Resolvers have the same transport needs as gateways, and have an additional function:

resolveSpell(spell) -> {success: bool}

Where spell is the spellPayload:

{
  timestamp: string,
  spell: string,
  casterUUID: string,
  totalCost: non-zero int,
  mp: bool,
  ordinal: int,
  casterSignature: signature,
  gateways: [{
    timestamp: string,
    uuid: string,
    minimumCost: non-zero int,
    ordinal: int,
    signature: signature
  },{
    timestamp: string,
    uuid: string,
    minimumCost: non-zero int,
    ordinal: int,
    **currentLocation**: geolocation,
    signature: signature
  }]
}

It is left to implementers to write how spells are checked for resolution.

Spell protocol

In my heart of hearts I would like there to be different "flavors" of MAGIC, and to that end I'm hesitant to put too much structure around what constitutes a spell. At the very least there needs to be something that tells each gateway how to get to the next gateway. For transports like https there's a well-established protocol for that, but for transports like BLE it's a bit more nebulous.

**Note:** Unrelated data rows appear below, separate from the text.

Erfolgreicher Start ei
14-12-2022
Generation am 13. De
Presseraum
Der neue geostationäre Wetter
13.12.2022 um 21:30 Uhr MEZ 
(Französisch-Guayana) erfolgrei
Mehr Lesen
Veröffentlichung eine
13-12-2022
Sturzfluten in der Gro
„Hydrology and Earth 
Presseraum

Similarly should spells allow arbitrary input from casters, or specific casters. If it's the latter, how do we limit that being spoofed from different devices? Should we?

All this is to say that the spell protocol, should one arise, has yet to be established. Questions, comments, and concerns welcome.

Examples

Due to MAGIC's interoperability, the permutations of possible MAGICal pipelines in this repo is combinatorial, and creating a test for all of them is beyond our present scope. Still, examples will be provided as casters, gateways, and resolvers are built and some way of putting them together will be found. Contributors are highly encouraged to put together any example they want for any use case no matter how impossible it may seem.